Venturing into the Globe's Spookiest Forest: Gnarled Trees, UFOs and Spooky Stories in Transylvania.
"They call this location an enigmatic zone of Transylvania," explains a local guide, the air from his lungs producing wisps of mist in the cold dusk atmosphere. "So many individuals have disappeared here, many believe it's an entrance to another dimension." Marius is leading a traveler on a night walk through commonly known as the planet's most ghostly grove: Hoia-Baciu, a square mile of ancient native woodland on the fringes of the Transylvanian city of Cluj-Napoca.
A Long History of the Unexplained
Reports of bizarre occurrences here go back hundreds of years – the forest is titled for a area shepherd who is said to have vanished in the distant past, together with his entire flock. But Hoia-Baciu achieved worldwide fame in 1968, when an army specialist named Emil Barnea photographed what he described as a flying saucer suspended above a circular clearing in the heart of the forest.
Numerous entered this place and vanished without trace. But no need to fear," he states, addressing his guest with a grin. "Our excursions have a 100% return rate."
In the decades since, Hoia-Baciu has attracted meditation experts, shamans, ufologists and paranormal investigators from worldwide, interested in encountering the mysterious powers said to echo through the forest.
Modern Threats
Despite being among the planet's leading pilgrimage sites for supernatural fans, the grove is at risk. The outlying areas of Cluj-Napoca – an innovative digital cluster of more than 400,000 people, described as the Silicon Valley of eastern Europe – are expanding, and developers are campaigning for permission to remove the forest to erect housing complexes.

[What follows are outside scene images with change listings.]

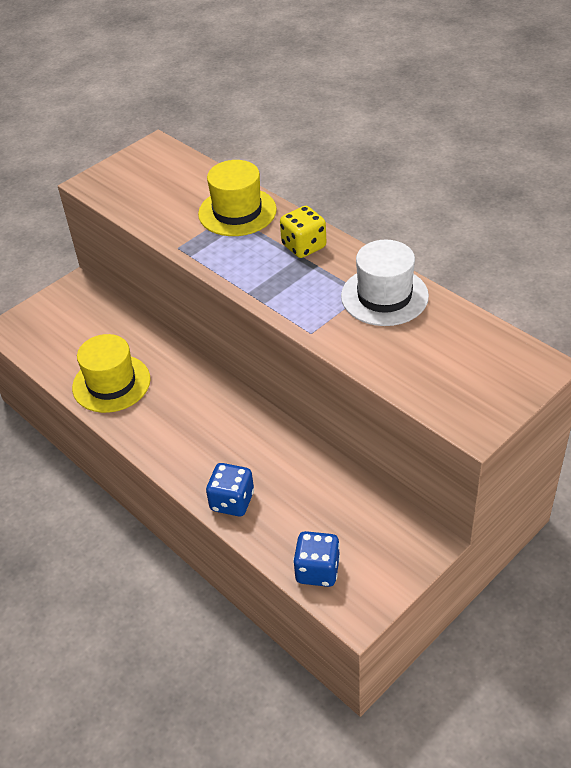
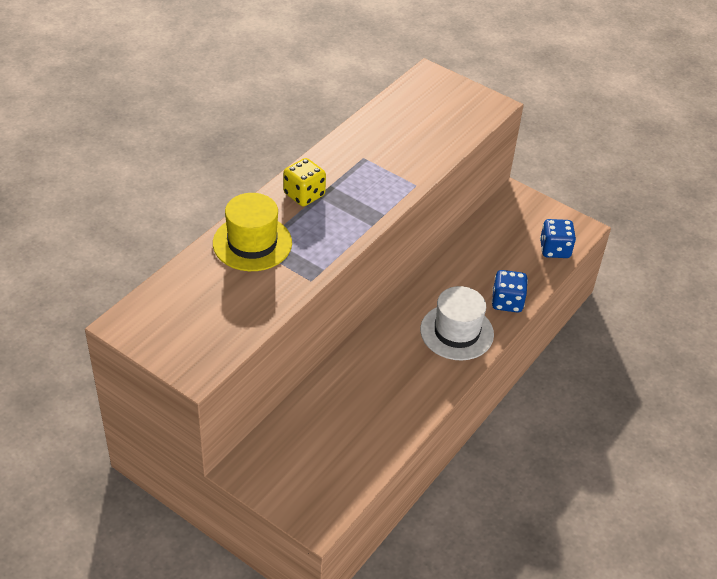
camera: 105 degrees left, 0 degrees up
(111, 383) = (390, 407): yellow hat -> none
(384, 296) = (366, 146): white hat -> white hat (457, 332)

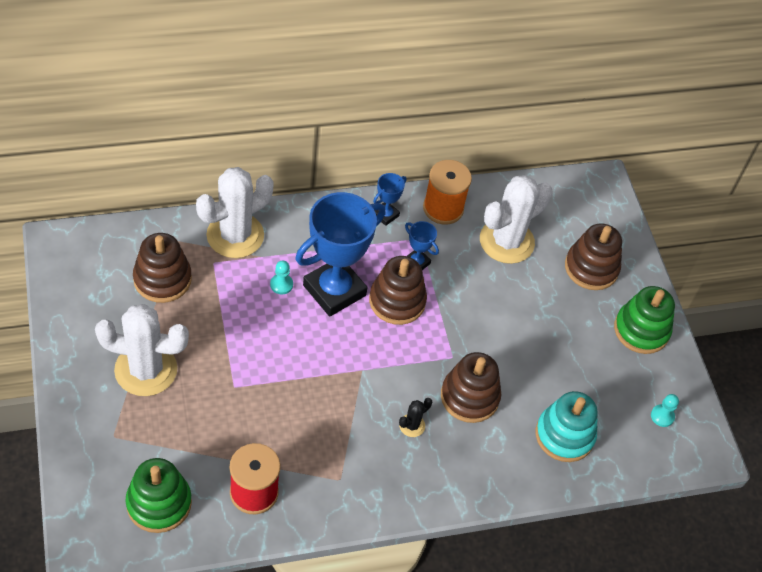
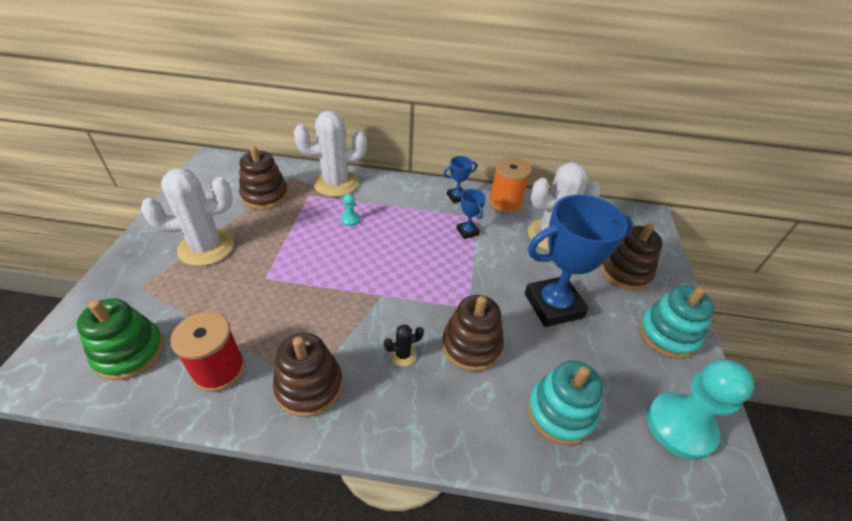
camera: 25 degrees right, 10 degrees down
(146, 370) = (206, 247): white cactus -> white cactus turned 45 degrees counterclockwise
(334, 290) = (390, 233): blue trophy -> blue trophy (553, 305)
(397, 301) = (438, 253): brown stacking toy -> brown stacking toy (309, 386)
(641, 330) = (667, 334): green stacking toy -> turquoise stacking toy
(662, 416) = (680, 426): turquoise pawn -> turquoise pawn, size x2.41

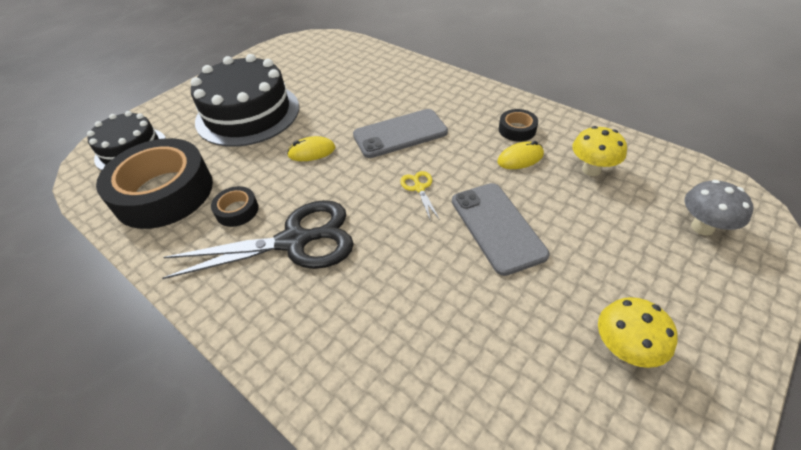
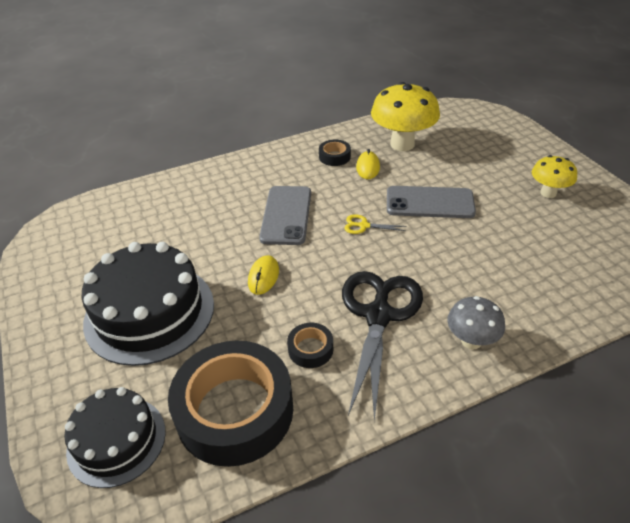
camera: 65 degrees left, 5 degrees down
(591, 170) = (402, 144): yellow mushroom -> yellow mushroom, size x1.76
(702, 227) = (476, 129): grey mushroom -> grey mushroom (471, 341)

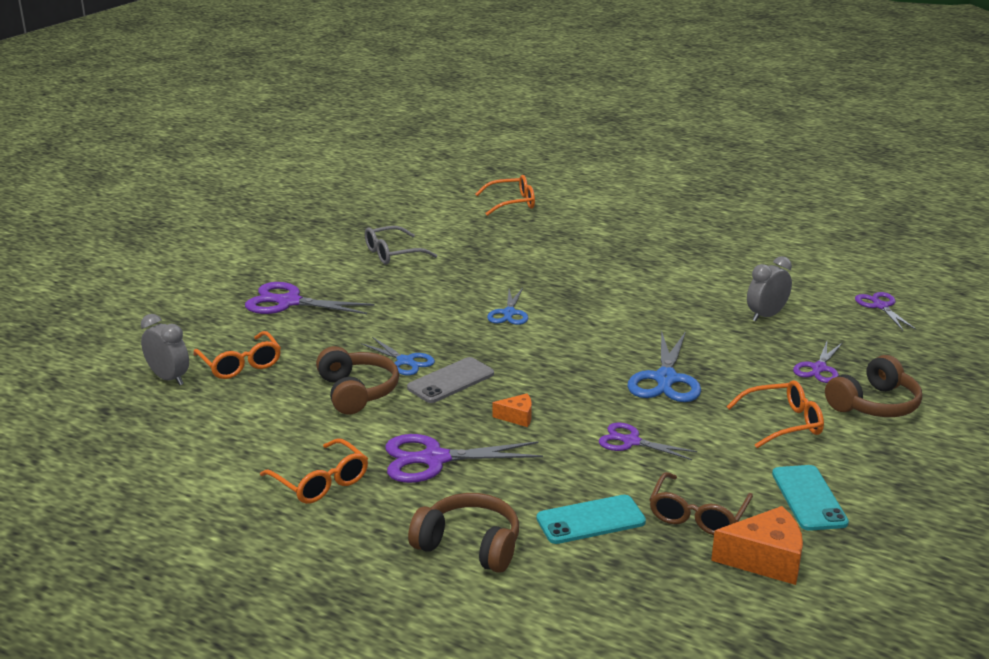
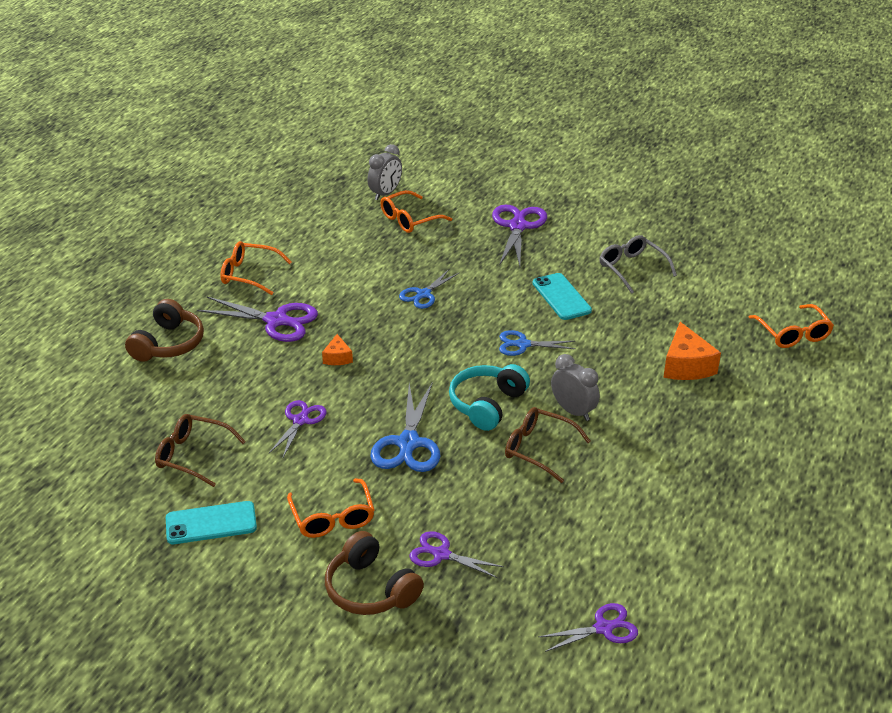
camera: 85 degrees right, 10 degrees up
(321, 482) = (249, 274): orange glasses -> orange glasses turned 60 degrees clockwise
(356, 392) = (372, 276): brown headphones -> none
(434, 459) = (276, 321): purple scissors -> purple scissors turned 120 degrees clockwise
(451, 381) = (393, 320): grey phone -> none
(590, 520) = (192, 399): turquoise phone -> turquoise phone (561, 297)
(604, 336) = (487, 404): none -> turquoise headphones
(665, 379) = (408, 443): blue scissors -> blue scissors turned 90 degrees counterclockwise
(669, 316) = (538, 449): none -> brown glasses
(765, 560) = (131, 490): orange cheese -> orange cheese (686, 366)
(766, 316) = (555, 523): grey clock -> grey clock (573, 411)

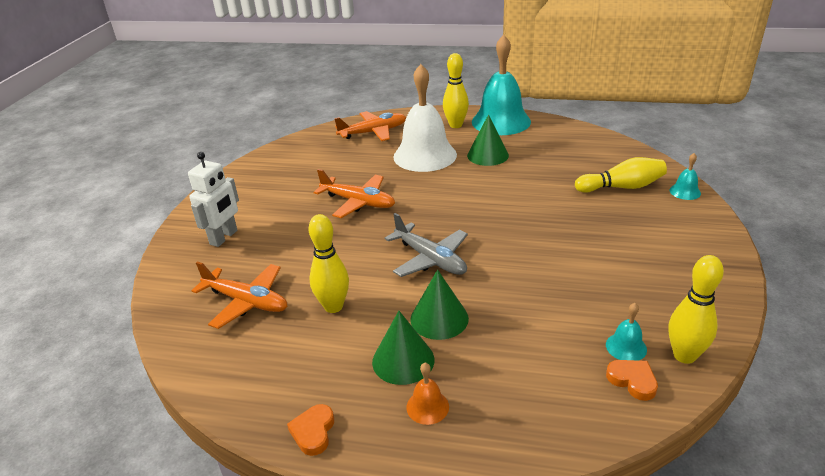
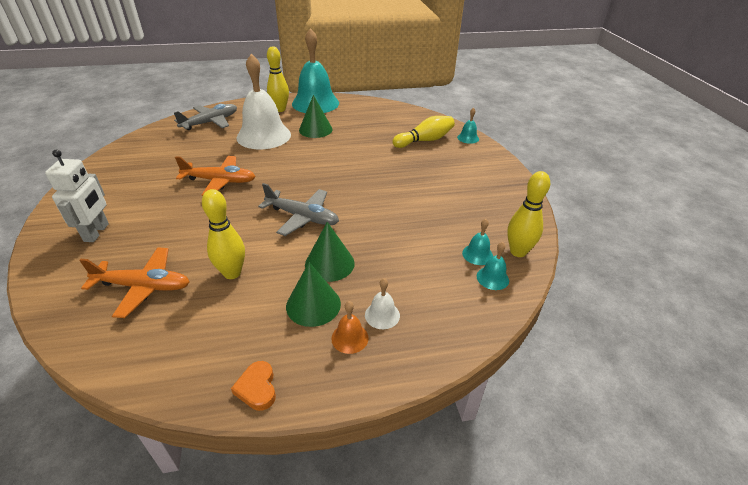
camera: 25 degrees left, 5 degrees up
(373, 132) = (210, 122): orange plane -> grey plane
(474, 391) = (382, 315): none -> white bell
(632, 381) = (492, 278): orange heart -> turquoise bell

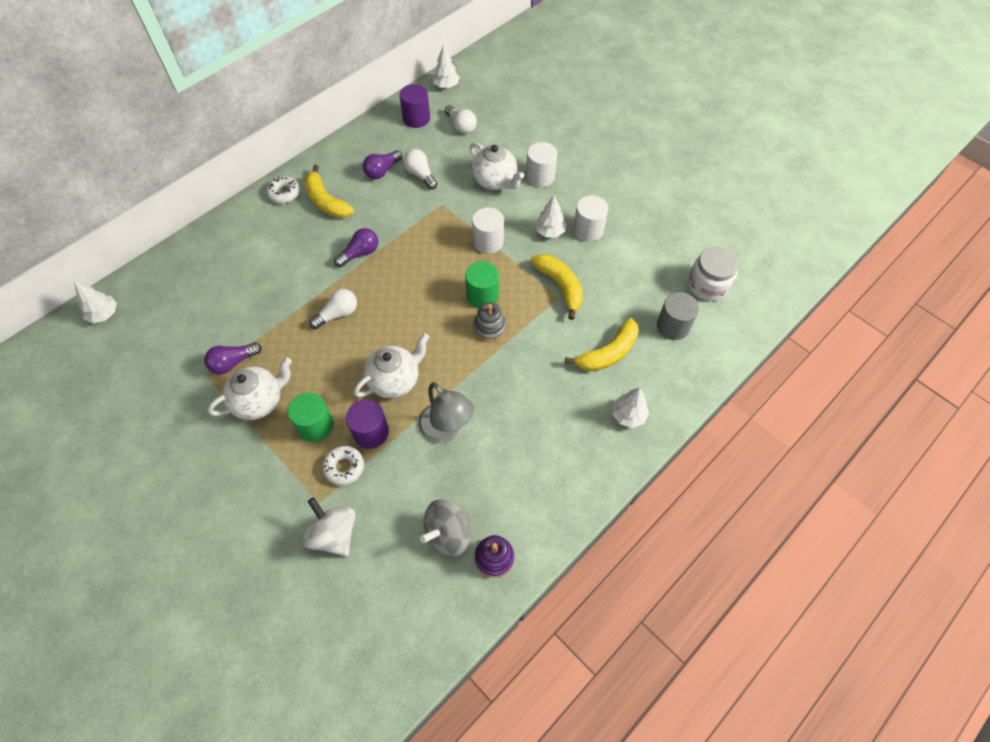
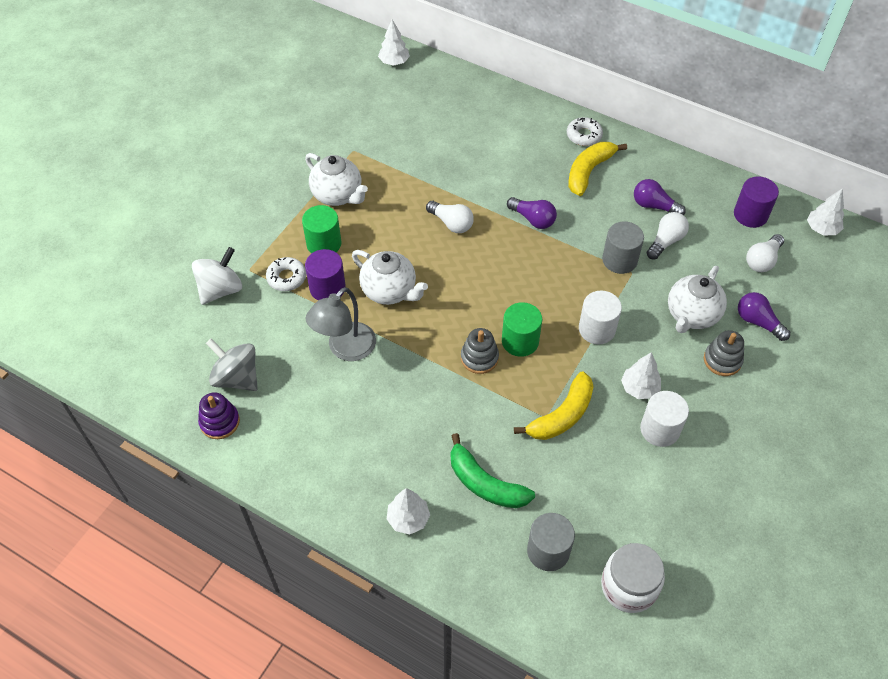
camera: 75 degrees right, 5 degrees down
(233, 362) = (372, 163): purple light bulb -> purple light bulb (758, 322)
(427, 208) = (619, 260): none -> grey cylinder
(540, 176) = (722, 360): white cylinder -> grey stacking toy
(608, 353) = (485, 483): yellow banana -> green banana

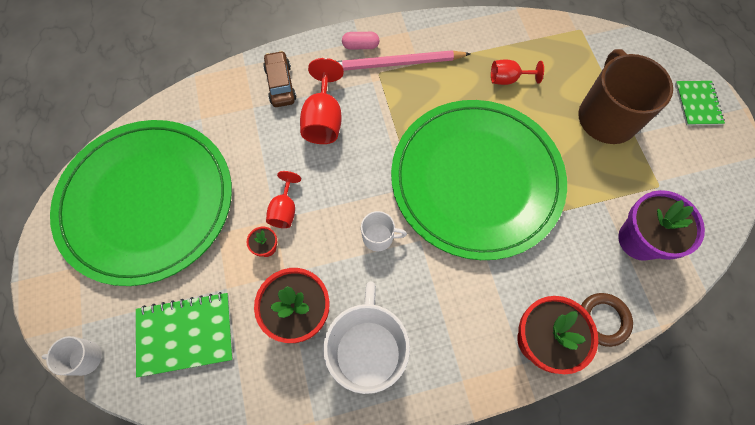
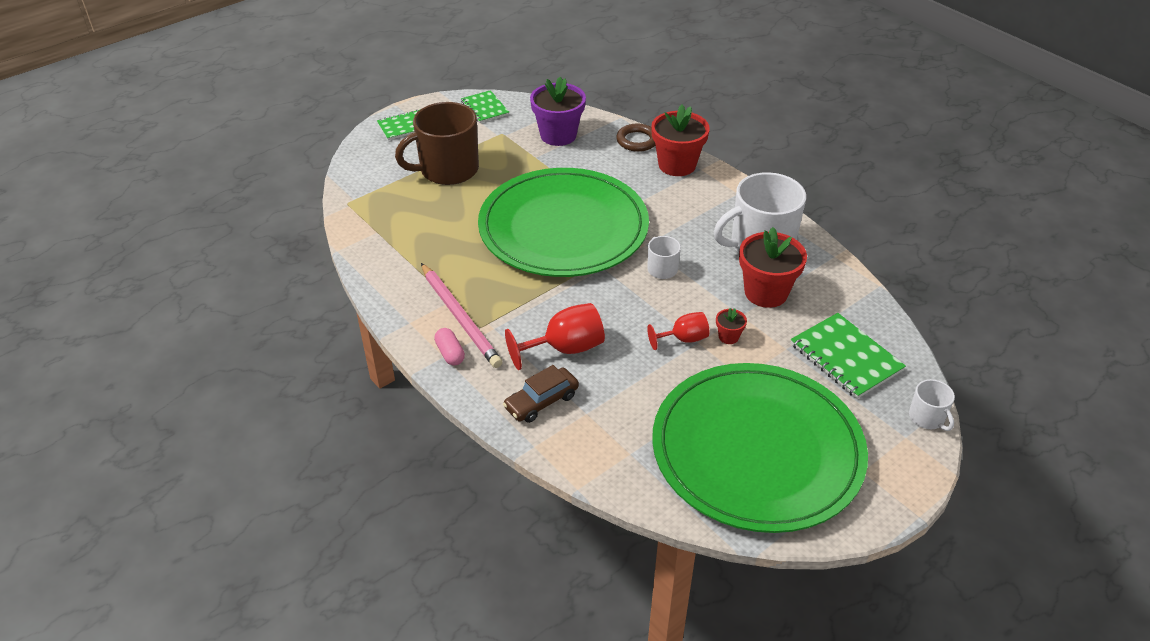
camera: 115 degrees left, 25 degrees down
(508, 79) = (437, 235): red goblet -> none
(716, 187) = (485, 108): none -> green notebook

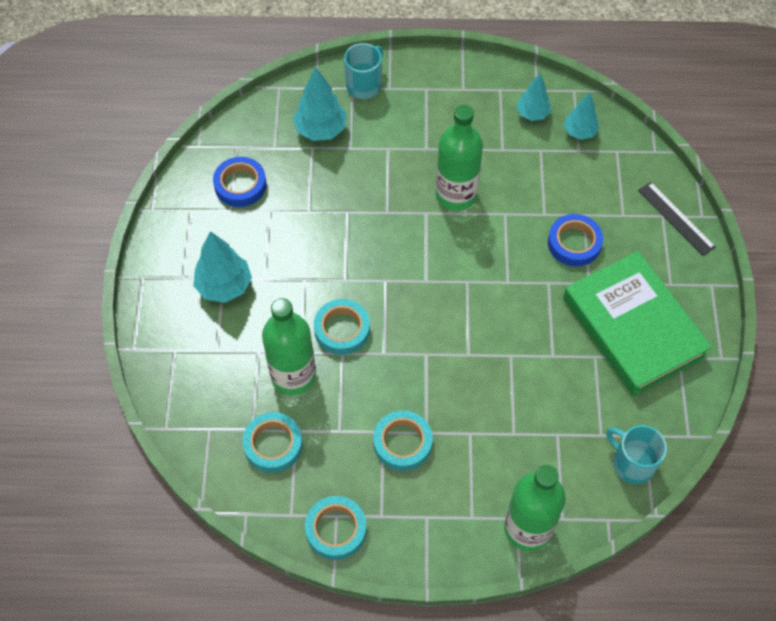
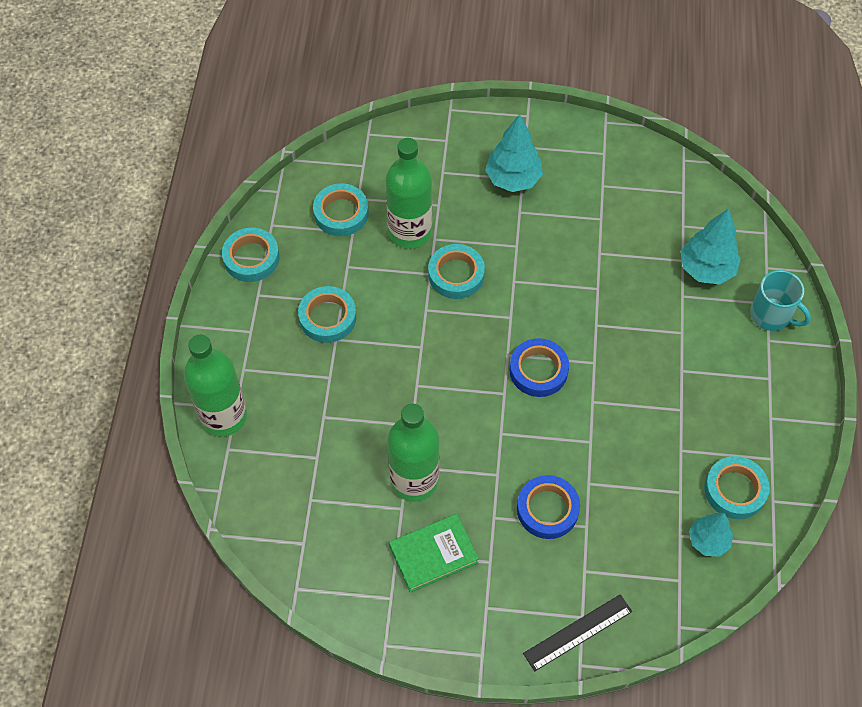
camera: 95 degrees right, 0 degrees up
(240, 185) = (633, 194): blue tape -> blue tape (538, 370)
(456, 195) = (617, 394): green bottle -> green bottle (414, 480)
(532, 114) = (735, 490): turquoise tree -> turquoise tape
(632, 463) = (274, 524): turquoise mug -> none
(633, 327) = (433, 554): green book -> green book, size x0.53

Aside from a limited section housing locally rare Mediterranean oak trees, the forest is not officially protected, but Marius hopes that the company he helped establish – a dedicated preservation group – will assist in altering this, encouraging the authorities to recognise the forest's importance as a visitor destination.
Spooky Experiences
When small sticks and autumn leaves snap and crunch beneath their shoes, Marius tells some of the local legends and alleged paranormal happenings here.
- One famous story describes a little girl going missing during a family outing, only to return after five years with no recollection of the events, without aging a day, her attire shy of the slightest speck of dust.
- Frequent accounts describe mobile phones and camera equipment mysteriously turning off on entering the woods.
- Emotional responses include complete terror to states of ecstasy.
- Certain individuals claim observing strange rashes on their bodies, hearing unseen murmurs through the woodland, or experience hands grabbing them, even when convinced they're by themselves.
Study Attempts
Despite several of the tales may be unverifiable, there are many things before my eyes that is certainly unusual. All around are trees whose stems are curved and contorted into bizarre configurations.
Different theories have been proposed to clarify the deformed trees: that hurricane winds could have bent the saplings, or naturally high radiation levels in the soil cause their strange formation.
But research studies have discovered no satisfactory evidence.
The Legendary Opening
Marius's tours enable participants to engage in a small-scale research of their own. Upon reaching the opening in the woods where Barnea photographed his well-known UFO photographs, he hands the traveler an EMF meter which detects energy patterns.
"We're entering the most active part of the forest," he states. "Try to detect something."
The vegetation abruptly end as the group enters into a flawless round. The sole vegetation is the low vegetation beneath our feet; it's apparent that it hasn't been mown, and looks that this bizarre meadow is natural, not the work of landscaping.
The Blurred Line
Transylvania generally is a place which fuels fantasy, where the line is blurred between truth and myth. In countryside villages superstition remains in strigoi ("screamers") – otherworldly, form-changing creatures, who return from burial sites to frighten regional populations.
The famous author's famous character Dracula is permanently linked with Transylvania, and Bran Castle – a Saxon monolith situated on a stone formation in the Transylvanian Alps – is keenly marketed as "the vampire's home".
But despite legend-filled Transylvania – literally, "the territory after the grove" – appears real and understandable in contrast to this spooky forest, which give the impression of being, for causes radioactive, atmospheric or purely mythical, a hub for human imaginative power.
"Within this forest," the guide says, "the boundary between truth and fantasy is very thin."